§ **HOW TO COMPLETE THIS TASK**
Leave out the pictures and repeat the data exactly.

[Saved data entries]
☆ ☆ ☆ ☆ ☆

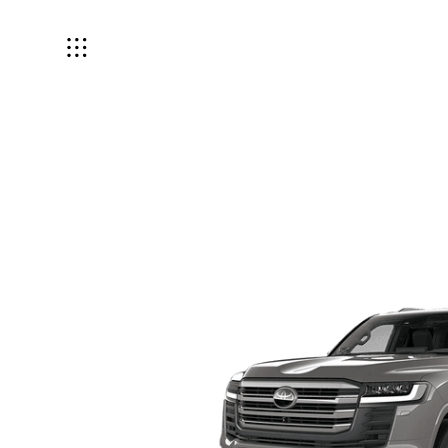
Modelos
Talleres y
mantenimientos
Repuestos
y llantas
Exonerados
Accesorios
Financiamiento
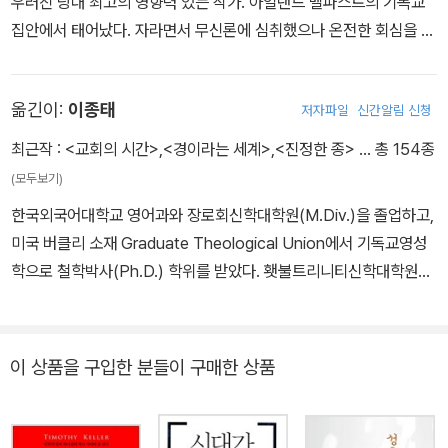
우러진 당대 최고의 영향력 있는 작가. 아일랜드 벨파스트의 기독교
는 아마존 독자서평처럼, 그는 자신을 아마추어라고 소개했지만 결코
집안에서 태어났다. 자라면서 무신론에 심취했으나 온전한 회심을 경
아마추어리즘에 머물지 않는 신학적 깊이를 <고통의 문제>를 통해
험하고 나서는 탁월하면서도 겸손한 기독교 사상가이자 작가로서 뛰
펼쳐 보였다.
어난 저작들을 남겼다. 오랜 기간 옥스퍼드대학교에서 영문학 교수를
옮긴이:
이종태
저자파일
신간알림 신청
지냈으며, 1954년부터 은퇴할 때까지 케임브리지대학교의 중세 및
르네상스문학 학과장으로 일했다. 40여 권의 저서로 다양한 독자와
최근작 :
<교회의 시간>
,
<경이라는 세계>
,
<진정한 종>
… 총 154종
만났으며, 지금도 수많은 새로운 독자의 손에 그의 작품이 들려지고
(모두보기)
있다. 현재까지 1억 부 넘게 판매되고 장편 영화로도 제작되어 전 세
한국외국어대학교 영어과와 장로회신학대학원(M.Div.)을 졸업하고,
계적으로 인정받은 판타지 고전 《나니아 연대기》를 비롯해, 《순전한
미국 버클리 소재 Graduate Theological Union에서 기독교영성
기독교》, 《스크루테이프의 편지》, 《네 가지 사랑》, 《영광의 무게》 등
학으로 철학박사(Ph.D.) 학위를 받았다. 횃불트리니티신학대학원대
이 꾸준히 사랑받고 있다. 통찰력 있는 그의 글을 주제별로 엄선한
학교, 연세대학교, 한남대학교 등에서 강의했고, 현재 서울여자대학
《기도의 자리로》, 《신자의 자리로》, 《책 읽는 삶》, 《C. S. 루이스의
교에서 교목실장으로 재직하며 교육과 연구에 몸담고 있다. 그동안
문장들》, 《C. S. 루이스의 글쓰기에 관하여》도 새롭게 선보였다.
『순전한 기독교』(공역), 『네 가지 사랑』 등을 비롯하여 C. S. 루이스
이 상품을 구입한 분들이 구매한 상품
의 주저들을 번역했고, 유진 피터슨의 『메시지』 번역에 참여했으며,
성서영성의 명작 『다윗: 현실에 뿌리박은 영성』(유진 피터슨), 교육영
성의 명저 『가르침과 배움의 영성』(파커 팔머), 예배영성의 고전 『세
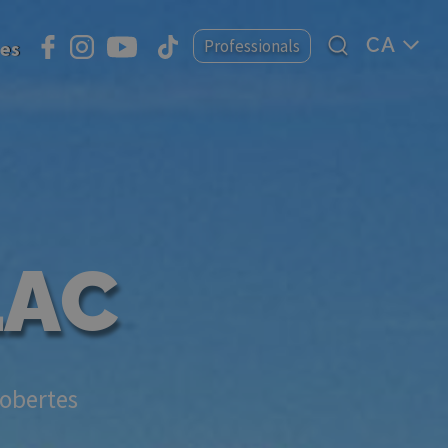
Select
Professionals
ies
your
language
LAC
cobertes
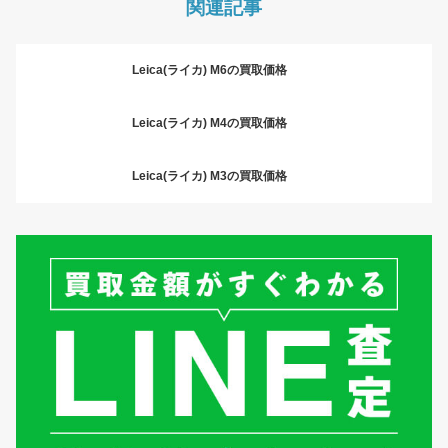
関連記事
Leica(ライカ) M6の買取価格
Leica(ライカ) M4の買取価格
Leica(ライカ) M3の買取価格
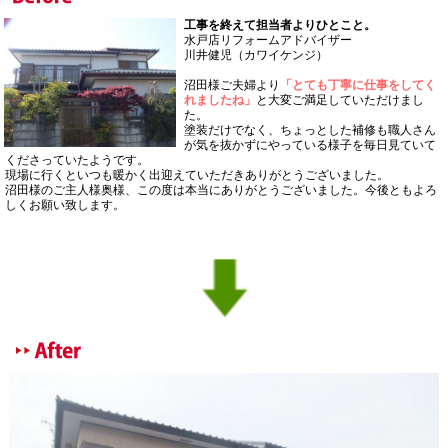
工事を終えて担当者よりひとこと。
水戸店リフォームアドバイザー
川井健児（カワイケンジ）
沼田様ご夫婦より
「とても丁寧に仕事をしてく
れましたね」
と大変ご満足していただけまし
た。
塗装だけでなく、ちょっとした補修も職人さん
が気を抜かずにやっている様子を毎日見ていて
くださっていたようです。
現場に行くといつも暖かく出迎えていただきありがとうございました。
沼田様のご主人様奥様、この度は本当にありがとうございました。今後ともよろ
しくお願い致します。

☆ ☆ ☆ ☆ ☆

§ **RESPONSE AREA**
Modelos
Talleres y
mantenimientos
Repuestos
y llantas
Exonerados
Accesorios
Financiamiento
우러진 당대 최고의 영향력 있는 작가. 아일랜드 벨파스트의 기독교
는 아마존 독자서평처럼, 그는 자신을 아마추어라고 소개했지만 결코
집안에서 태어났다. 자라면서 무신론에 심취했으나 온전한 회심을 경
아마추어리즘에 머물지 않는 신학적 깊이를 <고통의 문제>를 통해
험하고 나서는 탁월하면서도 겸손한 기독교 사상가이자 작가로서 뛰
펼쳐 보였다.
어난 저작들을 남겼다. 오랜 기간 옥스퍼드대학교에서 영문학 교수를
옮긴이:
이종태
저자파일
신간알림 신청
지냈으며, 1954년부터 은퇴할 때까지 케임브리지대학교의 중세 및
르네상스문학 학과장으로 일했다. 40여 권의 저서로 다양한 독자와
최근작 :
<교회의 시간>
,
<경이라는 세계>
,
<진정한 종>
… 총 154종
만났으며, 지금도 수많은 새로운 독자의 손에 그의 작품이 들려지고
(모두보기)
있다. 현재까지 1억 부 넘게 판매되고 장편 영화로도 제작되어 전 세
한국외국어대학교 영어과와 장로회신학대학원(M.Div.)을 졸업하고,
계적으로 인정받은 판타지 고전 《나니아 연대기》를 비롯해, 《순전한
미국 버클리 소재 Graduate Theological Union에서 기독교영성
기독교》, 《스크루테이프의 편지》, 《네 가지 사랑》, 《영광의 무게》 등
학으로 철학박사(Ph.D.) 학위를 받았다. 횃불트리니티신학대학원대
이 꾸준히 사랑받고 있다. 통찰력 있는 그의 글을 주제별로 엄선한
학교, 연세대학교, 한남대학교 등에서 강의했고, 현재 서울여자대학
《기도의 자리로》, 《신자의 자리로》, 《책 읽는 삶》, 《C. S. 루이스의
교에서 교목실장으로 재직하며 교육과 연구에 몸담고 있다. 그동안
문장들》, 《C. S. 루이스의 글쓰기에 관하여》도 새롭게 선보였다.
『순전한 기독교』(공역), 『네 가지 사랑』 등을 비롯하여 C. S. 루이스
이 상품을 구입한 분들이 구매한 상품
의 주저들을 번역했고, 유진 피터슨의 『메시지』 번역에 참여했으며,
성서영성의 명작 『다윗: 현실에 뿌리박은 영성』(유진 피터슨), 교육영
성의 명저 『가르침과 배움의 영성』(파커 팔머), 예배영성의 고전 『세
Select
Professionals
ies
your
language
LAC
cobertes
関連記事
Leica(ライカ) M6の買取価格
Leica(ライカ) M4の買取価格
Leica(ライカ) M3の買取価格
工事を終えて担当者よりひとこと。
水戸店リフォームアドバイザー
川井健児（カワイケンジ）
沼田様ご夫婦より
「とても丁寧に仕事をしてく
れましたね」
と大変ご満足していただけまし
た。
塗装だけでなく、ちょっとした補修も職人さん
が気を抜かずにやっている様子を毎日見ていて
くださっていたようです。
現場に行くといつも暖かく出迎えていただきありがとうございました。
沼田様のご主人様奥様、この度は本当にありがとうございました。今後ともよろ
しくお願い致します。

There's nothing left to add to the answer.